LONDON: Sterling strengthened on Friday as Prime Minister Theresa May asked the European Union to delay Brexit until late June, but its tentative moves reflected continued unease among investors.
May wrote to European Council President Donald Tusk on Friday asking to delay Britain's EU departure until June 30 to allow divided British lawmakers to agree a withdrawal deal.
Britain's exit from the EU, nearly three years in the making, is now in doubt because the British parliament cannot decide what exit terms it wants.
The impact of a long Brexit delay on sterling is unclear. The pound would gain if a delay led eurosceptic lawmakers to back the deal May negotiated with the EU or brought about a reversal of the 2016 Brexit referendum.
But on Friday sterling stuck close to $1.31 - the middle of its trading range for most of March - and traders said the path to any resolution remained murky.
"We favour a tortuous path to a deal leading to some eventual pound gains, with $1.2950/3000 remaining the lower end of the near term range for Cable," said analysts at ING.

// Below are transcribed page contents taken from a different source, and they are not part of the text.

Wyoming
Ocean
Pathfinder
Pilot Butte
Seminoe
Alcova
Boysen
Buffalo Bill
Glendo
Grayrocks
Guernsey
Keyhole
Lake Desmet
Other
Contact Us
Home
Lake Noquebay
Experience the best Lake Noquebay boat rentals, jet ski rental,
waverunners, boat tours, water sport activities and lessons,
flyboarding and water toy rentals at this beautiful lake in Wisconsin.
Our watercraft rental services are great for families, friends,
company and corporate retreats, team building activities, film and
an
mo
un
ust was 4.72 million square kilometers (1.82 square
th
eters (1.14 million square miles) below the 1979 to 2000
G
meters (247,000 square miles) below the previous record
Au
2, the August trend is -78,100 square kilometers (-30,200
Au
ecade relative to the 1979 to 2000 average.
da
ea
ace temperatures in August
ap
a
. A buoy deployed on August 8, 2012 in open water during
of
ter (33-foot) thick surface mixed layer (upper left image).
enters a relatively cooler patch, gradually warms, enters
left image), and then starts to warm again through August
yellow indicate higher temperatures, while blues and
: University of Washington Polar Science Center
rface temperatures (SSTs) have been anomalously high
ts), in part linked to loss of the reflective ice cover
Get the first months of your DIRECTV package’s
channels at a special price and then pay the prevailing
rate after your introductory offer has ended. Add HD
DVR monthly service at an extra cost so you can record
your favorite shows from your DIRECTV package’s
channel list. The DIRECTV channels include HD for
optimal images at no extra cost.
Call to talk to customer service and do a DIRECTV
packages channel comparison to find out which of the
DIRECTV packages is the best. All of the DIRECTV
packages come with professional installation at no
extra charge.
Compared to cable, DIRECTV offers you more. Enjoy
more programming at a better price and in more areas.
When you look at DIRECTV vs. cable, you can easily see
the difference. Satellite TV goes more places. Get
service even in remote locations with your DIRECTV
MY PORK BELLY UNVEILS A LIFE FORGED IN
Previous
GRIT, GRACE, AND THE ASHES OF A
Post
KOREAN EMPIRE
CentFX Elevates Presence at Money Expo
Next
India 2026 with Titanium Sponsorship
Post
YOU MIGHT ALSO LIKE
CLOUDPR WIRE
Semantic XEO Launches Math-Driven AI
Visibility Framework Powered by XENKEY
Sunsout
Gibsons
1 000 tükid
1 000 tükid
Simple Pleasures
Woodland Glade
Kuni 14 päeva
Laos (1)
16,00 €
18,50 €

Adding to the uncertainty, France said it considers premature talks of granting Britain another extension.
UBS Global Wealth Management said it foresees a long extension to Brexit, because it doubted May's attempt to build a cross-party consensus would succeed and expected the pound to remain volatile.
May is talking with opposition lawmakers to create a cross-party consensus to break the Brexit deadlock, but Labour leader Jeremy Corbyn said she had not moved far enough in a first round of the talks.
This week's developments have also pushed up expected gauges of volatility for the pound, with one-month implied gauges elevated vis-à-vis the euro.